1
votes

This question is easy to explain with an example. I'm running a myscript.py dummy Python-MPI script whose content is just following two lines.

from subprocess import call
call(['which', 'python'])

By default the Python executable visible to MPI-cluster nodes is /usr/bin/python. I have another Python version installed in the home directory which can be activated by running source myhome/python35tf/bin/activate.

Now I login to let's say the master node in the cluster (N-0) and run following two commands in shell.

source myhome/python35tf/bin/activate
srun -N 4 python myscript.py

This produces following output.

/path-to-users/myhome/python35tf/bin/python
/path-to-users/myhome/python35tf/bin/python
/path-to-users/myhome/python35tf/bin/python
/path-to-users/myhome/python35tf/bin/python

It makes sense at least one of the outputs points to the python35tf Python executable since I activated it in N-0 node.
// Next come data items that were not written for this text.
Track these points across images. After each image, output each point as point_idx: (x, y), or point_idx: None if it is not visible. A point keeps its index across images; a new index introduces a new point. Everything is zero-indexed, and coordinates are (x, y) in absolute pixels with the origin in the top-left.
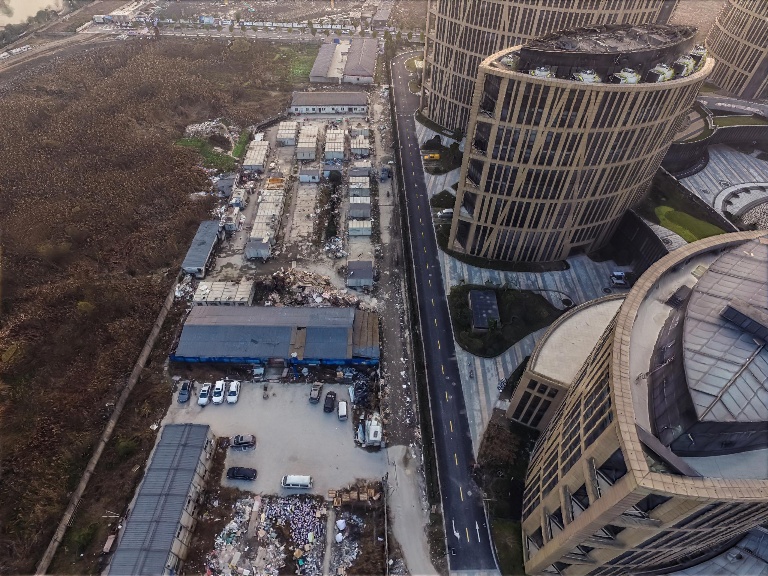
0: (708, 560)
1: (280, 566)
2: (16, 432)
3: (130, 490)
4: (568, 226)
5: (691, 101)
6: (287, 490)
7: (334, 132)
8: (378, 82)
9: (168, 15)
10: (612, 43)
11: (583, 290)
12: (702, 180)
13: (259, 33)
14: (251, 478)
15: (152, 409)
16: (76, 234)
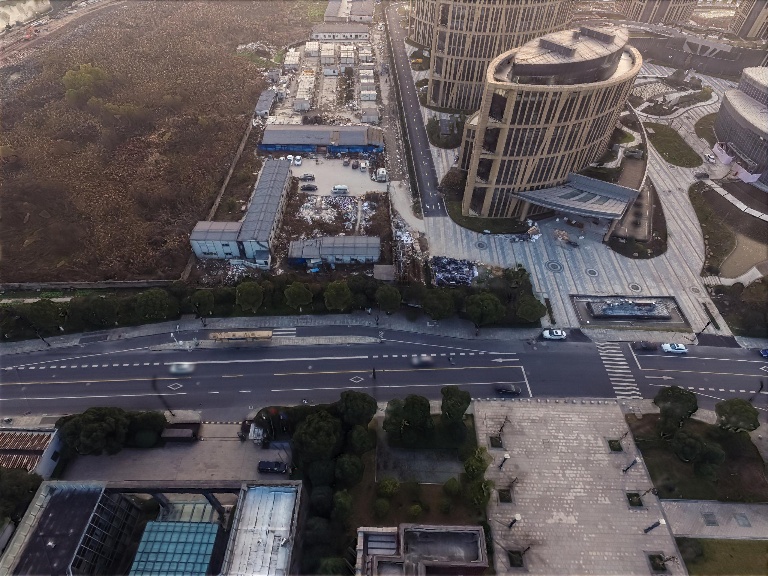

But how comes all other nodes are also seeing the same Python executable in their environments? Aren't they supposed to print /usr/bin/python? How does srun ensure execution environments of all nodes are in sync with that of N-0?

[UPDATE] A related question here: How does OpenMPI Secure SHell into all the compute nodes from the master node?

1
try srun env | grep ^PATH. is PATH exported ? if yes, that explains why usr/bin/python is not used - Gilles Gouaillardet
@GillesGouaillardet so are you suggesting that srun command internally ssh to each worker node and sets PATH to match with the master node before executing the workloads? To confirm this theory I tried running srun -N 2 printenv and observed that some of the environment variables are synced, but not all. Is there any reference page of OpenMPI describing how this exactly works? (To see what is copied and what's left out) - Batta
First, srun is a SLURM command and not an Open MPI command. Internally, srun is not SSH-based, but it propagates some environment variables beforce fork&exec'ing the binary. FWIW, in my environment, PATH is propagated by srun. - Gilles Gouaillardet

1 Answers

1
votes

The srun command propagates all of the user's environment to the compute node by default. You can control which variables are to be exported with the --export parameter.